Kinerja Positif 2025
Sepanjang tahun 2025, Perseroan mencatatkan kinerja yang solid di tengah tantangan ekonomi global. Perusahaan berhasil membukukan pendapatan usaha sebesar Rp 1,121 triliun dengan laba bersih tahun berjalan mencapai Rp 180,19 miliar.
Pencapaian ini diraih berkat fokus perusahaan pada inovasi dan efisiensi operasional. Langkah-langkah seperti digitalisasi layanan tiket, peningkatan fasilitas, serta pengembangan berbagai acara tematik dinilai berhasil menjaga stabilitas pendapatan setara dengan tahun sebelumnya.
Perubahan Susunan Pengurus
Untuk memperkuat strategi bisnis ke depan, RUPST juga menyetujui perubahan susunan Dewan Komisaris dan Direksi. Komposisi baru kepengurusan yang berlaku efektif setelah penutupan rapat adalah sebagai berikut:
Dewan Komisaris
– Komisaris Utama dan Komisaris Independen: Irfan Setiaputra
– Komisaris: Suharini Eliawati
– Komisaris: Lies Hartono
– Komisaris: Sutiyoso
– Komisaris Independen: Trisni Puspitaningtyas
Dewan Direksi
– Direktur Utama: Syahmudrian Lubis
– Direktur: Cahyo Satriyo Prakoso
– Direktur: Daniel Nainggolan
– Direktur: Eddy Prastiyo
– Direktur: Rahmaniar
Transformasi Menuju Destinasi Pengalaman
Dalam kesempatan tersebut, manajemen menegaskan bahwa perusahaan kini berada di titik krusial untuk melangkah ke fase transformasi berikutnya.
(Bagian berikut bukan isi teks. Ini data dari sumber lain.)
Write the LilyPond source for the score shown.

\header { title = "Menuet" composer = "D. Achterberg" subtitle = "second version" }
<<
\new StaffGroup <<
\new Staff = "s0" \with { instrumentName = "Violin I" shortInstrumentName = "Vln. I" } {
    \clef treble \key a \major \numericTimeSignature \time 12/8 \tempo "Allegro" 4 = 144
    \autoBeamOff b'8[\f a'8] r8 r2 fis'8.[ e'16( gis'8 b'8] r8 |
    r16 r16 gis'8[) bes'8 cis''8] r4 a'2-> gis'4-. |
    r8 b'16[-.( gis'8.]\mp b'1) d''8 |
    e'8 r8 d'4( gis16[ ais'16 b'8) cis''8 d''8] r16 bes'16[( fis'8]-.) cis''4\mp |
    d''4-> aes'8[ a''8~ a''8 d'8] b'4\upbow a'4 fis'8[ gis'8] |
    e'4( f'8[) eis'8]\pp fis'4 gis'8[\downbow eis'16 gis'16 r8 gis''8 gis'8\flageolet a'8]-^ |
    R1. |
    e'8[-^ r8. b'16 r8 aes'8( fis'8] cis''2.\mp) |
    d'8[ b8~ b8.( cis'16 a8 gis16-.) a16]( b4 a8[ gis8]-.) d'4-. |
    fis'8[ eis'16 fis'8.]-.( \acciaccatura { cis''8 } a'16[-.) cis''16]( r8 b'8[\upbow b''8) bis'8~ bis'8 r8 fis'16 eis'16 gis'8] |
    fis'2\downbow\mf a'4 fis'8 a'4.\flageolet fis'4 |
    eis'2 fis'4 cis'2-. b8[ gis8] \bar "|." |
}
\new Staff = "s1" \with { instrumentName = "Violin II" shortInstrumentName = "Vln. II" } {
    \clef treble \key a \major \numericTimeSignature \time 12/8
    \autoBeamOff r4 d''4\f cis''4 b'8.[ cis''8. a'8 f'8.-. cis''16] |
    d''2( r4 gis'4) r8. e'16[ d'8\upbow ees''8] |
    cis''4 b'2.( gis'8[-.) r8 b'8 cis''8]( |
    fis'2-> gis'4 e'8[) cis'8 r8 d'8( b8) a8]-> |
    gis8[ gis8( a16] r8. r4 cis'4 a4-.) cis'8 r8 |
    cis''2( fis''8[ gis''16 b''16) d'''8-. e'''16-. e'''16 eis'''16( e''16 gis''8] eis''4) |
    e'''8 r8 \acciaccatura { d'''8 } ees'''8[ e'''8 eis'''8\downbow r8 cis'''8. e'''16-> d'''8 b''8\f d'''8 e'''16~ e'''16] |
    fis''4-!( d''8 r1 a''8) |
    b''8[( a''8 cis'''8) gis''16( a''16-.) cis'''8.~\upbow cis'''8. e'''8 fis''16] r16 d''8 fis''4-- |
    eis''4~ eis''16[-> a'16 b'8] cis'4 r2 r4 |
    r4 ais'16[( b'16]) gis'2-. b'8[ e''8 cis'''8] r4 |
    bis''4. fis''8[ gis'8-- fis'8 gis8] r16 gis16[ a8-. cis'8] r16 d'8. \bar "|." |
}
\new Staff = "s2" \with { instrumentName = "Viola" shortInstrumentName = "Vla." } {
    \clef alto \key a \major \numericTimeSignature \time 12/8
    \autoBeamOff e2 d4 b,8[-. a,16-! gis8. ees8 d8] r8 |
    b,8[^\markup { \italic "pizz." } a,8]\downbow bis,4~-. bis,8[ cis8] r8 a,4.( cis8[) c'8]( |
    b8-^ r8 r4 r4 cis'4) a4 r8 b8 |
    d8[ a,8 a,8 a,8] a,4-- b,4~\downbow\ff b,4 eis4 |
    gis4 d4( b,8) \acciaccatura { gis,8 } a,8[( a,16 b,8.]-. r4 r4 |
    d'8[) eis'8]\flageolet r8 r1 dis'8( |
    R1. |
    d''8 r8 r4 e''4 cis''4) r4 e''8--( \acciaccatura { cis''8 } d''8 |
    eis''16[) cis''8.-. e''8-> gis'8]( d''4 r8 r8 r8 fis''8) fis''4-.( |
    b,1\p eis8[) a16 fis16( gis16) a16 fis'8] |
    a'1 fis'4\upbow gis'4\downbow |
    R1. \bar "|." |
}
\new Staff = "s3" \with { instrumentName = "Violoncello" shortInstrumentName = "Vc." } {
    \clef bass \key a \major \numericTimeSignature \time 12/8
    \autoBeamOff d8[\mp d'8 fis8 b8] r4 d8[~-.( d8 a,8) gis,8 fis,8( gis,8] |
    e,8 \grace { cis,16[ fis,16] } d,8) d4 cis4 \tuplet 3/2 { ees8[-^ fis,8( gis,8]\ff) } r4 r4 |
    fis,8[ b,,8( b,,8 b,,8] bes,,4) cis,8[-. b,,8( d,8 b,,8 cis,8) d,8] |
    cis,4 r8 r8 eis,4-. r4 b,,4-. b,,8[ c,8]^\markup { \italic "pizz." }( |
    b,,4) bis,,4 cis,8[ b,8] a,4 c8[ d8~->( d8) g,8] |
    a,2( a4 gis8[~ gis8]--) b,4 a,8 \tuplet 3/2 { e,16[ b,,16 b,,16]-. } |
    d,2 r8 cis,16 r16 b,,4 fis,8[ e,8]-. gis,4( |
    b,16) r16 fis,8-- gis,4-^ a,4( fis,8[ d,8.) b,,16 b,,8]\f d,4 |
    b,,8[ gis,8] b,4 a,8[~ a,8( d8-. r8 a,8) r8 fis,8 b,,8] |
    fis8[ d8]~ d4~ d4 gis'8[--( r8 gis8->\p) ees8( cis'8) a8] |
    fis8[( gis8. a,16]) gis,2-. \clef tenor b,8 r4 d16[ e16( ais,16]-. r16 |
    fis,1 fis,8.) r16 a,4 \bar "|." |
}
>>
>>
Industri pariwisata dinilai telah berubah secara fundamental, di mana pengunjung kini tidak hanya mencari tempat wisata, melainkan pengalaman (experience), koneksi, dan nilai manfaat yang nyata.
Oleh karena itu, Ancol berkomitmen untuk bergeser dari sekadar destinasi kunjungan menjadi penyedia pengalaman yang terintegrasi. Fokus strategi ke depan meliputi:
1. Meningkatkan value per pelanggan, tidak hanya mengejar jumlah pengunjung.
2. Mengoptimalkan aset dan ekosistem, bukan hanya operasional semata.
3. Menjadikan data sebagai dasar pengambilan keputusan.
4. Membangun kolaborasi strategis untuk daya saing jangka panjang.
Transformasi ini tidak hanya menjadi strategi bisnis, tetapi juga akan ditanamkan sebagai budaya kerja dengan disiplin tinggi. Visi besar ini diharapkan mampu membangun Ancol yang lebih relevan, memberikan dampak positif bagi masyarakat, pemegang saham, serta masa depan kota Jakarta.